Sie öffnete die Beine ein wenig, führte seine Hand über die seidene Haut auf der Innenseite des Schenkels und holte tief Luft, als er den Mut aufbrachte, ihre Scham zu berühren, zuerst zaghaft, dann forschend. Er schaute ihr in die tiefgrünen Augen, die lustvoll auf ihn gerichtet waren. »Ich möchte mich bedanken für deine Hilfe heute.« Ashe blinzelte mit den Augen. Rhapsody stand nach wie vor bei der Tür, angezogen und mit gerafftem Haar. Das Trugbild löste sich auf. Er richtete sich auf und dankte im Stillen seinem Dunstgewand, das seine Erregung diskret verdeckte.

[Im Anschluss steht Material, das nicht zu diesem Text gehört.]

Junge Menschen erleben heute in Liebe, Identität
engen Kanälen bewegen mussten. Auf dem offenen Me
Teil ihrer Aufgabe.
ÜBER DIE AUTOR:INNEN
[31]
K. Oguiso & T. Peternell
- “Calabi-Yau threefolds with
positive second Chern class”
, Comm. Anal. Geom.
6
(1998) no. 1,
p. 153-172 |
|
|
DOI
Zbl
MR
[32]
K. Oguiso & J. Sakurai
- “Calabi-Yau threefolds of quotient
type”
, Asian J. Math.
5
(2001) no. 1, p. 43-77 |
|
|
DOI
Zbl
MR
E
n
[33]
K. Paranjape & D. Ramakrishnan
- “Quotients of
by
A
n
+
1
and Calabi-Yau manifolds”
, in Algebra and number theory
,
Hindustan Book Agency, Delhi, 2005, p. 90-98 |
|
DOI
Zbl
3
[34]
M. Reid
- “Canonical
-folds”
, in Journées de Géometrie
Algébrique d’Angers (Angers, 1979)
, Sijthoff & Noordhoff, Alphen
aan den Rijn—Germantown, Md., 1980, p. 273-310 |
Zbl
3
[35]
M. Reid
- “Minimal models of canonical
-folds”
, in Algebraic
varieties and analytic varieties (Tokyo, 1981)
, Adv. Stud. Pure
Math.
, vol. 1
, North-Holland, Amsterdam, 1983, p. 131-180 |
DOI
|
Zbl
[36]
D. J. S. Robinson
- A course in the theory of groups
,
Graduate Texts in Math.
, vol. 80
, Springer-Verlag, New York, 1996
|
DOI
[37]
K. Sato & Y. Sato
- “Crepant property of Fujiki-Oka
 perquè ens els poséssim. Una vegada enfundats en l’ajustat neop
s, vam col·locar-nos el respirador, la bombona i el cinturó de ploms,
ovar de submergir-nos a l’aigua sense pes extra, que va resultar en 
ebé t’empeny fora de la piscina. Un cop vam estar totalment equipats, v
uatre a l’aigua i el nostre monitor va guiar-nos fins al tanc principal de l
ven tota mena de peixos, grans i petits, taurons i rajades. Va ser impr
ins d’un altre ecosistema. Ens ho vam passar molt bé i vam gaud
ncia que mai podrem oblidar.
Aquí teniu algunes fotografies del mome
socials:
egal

»Es war mir ein Vergnügen«, antwortete er. »Und dabei ist mir aufgefallen, dass du erstaunlich gut zu kämpfen verstehst.« Rhapsody verzog das Gesicht. »Was du nicht sagst.« »Doch, wirklich.« Ashe schwang die Beine über die Bettkante und richtete sich auf. »Wie du dieses Schwert führst... alle Achtung.«
»Es war ein schreckliches Gemetzel«, sagte sie und trat vor den Waschtisch, wo sie ein frisches Handtuch aus einem der Fächer im Untergestell nahm und es über den Rand der Waschschüssel legte.

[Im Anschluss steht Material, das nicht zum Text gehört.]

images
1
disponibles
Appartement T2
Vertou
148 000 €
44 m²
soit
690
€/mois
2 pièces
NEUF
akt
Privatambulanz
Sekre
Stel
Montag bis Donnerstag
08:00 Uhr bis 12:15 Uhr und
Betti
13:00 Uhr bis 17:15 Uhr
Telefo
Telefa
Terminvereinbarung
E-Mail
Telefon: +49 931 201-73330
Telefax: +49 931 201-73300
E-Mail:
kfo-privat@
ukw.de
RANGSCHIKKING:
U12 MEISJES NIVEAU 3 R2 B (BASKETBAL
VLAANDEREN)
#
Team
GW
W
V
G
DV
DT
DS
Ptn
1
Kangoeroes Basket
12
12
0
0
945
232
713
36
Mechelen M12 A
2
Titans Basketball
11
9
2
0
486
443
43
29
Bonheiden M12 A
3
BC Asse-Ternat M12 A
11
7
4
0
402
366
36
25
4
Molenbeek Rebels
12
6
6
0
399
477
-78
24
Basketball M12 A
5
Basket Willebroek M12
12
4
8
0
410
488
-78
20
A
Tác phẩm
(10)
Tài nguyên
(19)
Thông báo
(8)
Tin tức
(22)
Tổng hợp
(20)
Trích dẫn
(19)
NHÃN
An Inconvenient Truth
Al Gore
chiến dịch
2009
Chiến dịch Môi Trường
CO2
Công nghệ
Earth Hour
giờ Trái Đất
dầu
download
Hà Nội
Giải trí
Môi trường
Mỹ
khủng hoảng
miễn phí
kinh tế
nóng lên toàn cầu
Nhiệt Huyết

»So etwas ist mir zuwider.«
Ashe gluckste. »Du bist eine interessante Frau, Rhapsody.«
»Danke für das Kompliment. Es klingt allerdings leicht ironisch aus dem Munde eines Mannes, der nicht einmal im Bett seine Kapuze vom Kopf zieht. Wie auch immer, ich werde mich jetzt zurückziehen, es sei denn, du hast noch einen Wunsch.«
Ashe dachte an seine Phantasie von vorhin. Natürlich hatte er noch einen Wunsch, aber darum zu bitten wäre allzu dreist gewesen, zumindest zu diesem frühen Zeitpunkt. »Du könntest mir vielleicht ein Lied vorsingen. Jo sagt, du bist Sängerin.«
Rhapsody schmunzelte. »Ließe sich das auf morgen verschieben? Ich bin ziemlich erschöpft.«
Ashe biss sich auf die Zunge. Er hatte ganz vergessen, dass sie verletzt war. »Natürlich. Heißt das, dass ich eine weitere Nacht hier geduldet bin?«
»So lange, wie du möchtest. Wie gesagt, wir sind dir sehr dankbar für deine Hilfe im Kampf gegen die Aufständischen. Aber auch ohne diesen Einsatz wärst du uns willkommen gewesen.«
»Sehr freundlich. Nun, ich denke, dass ich fürs Erste gut versorgt bin.«
Rhapsody nickte. »Also dann, gute Nacht«, sagte sie und ging zur Tür. »Angenehme Ruhe.«
»Die wünsche ich dir auch.« Es sah sie hinter der Tür verschwinden.
Seine Qualen kehrten zurück, so heftig, dass er nach Luft schnappte und sich mit den Händen in der Bettdecke verkrallte. Um sich wieder zu beruhigen, zwang er sich zu einer ruhigen, gleichmäßigen Atmung. Auf dem Rücken ausgestreckt, gab er seiner Müdigkeit schließlich nach und schlief ein.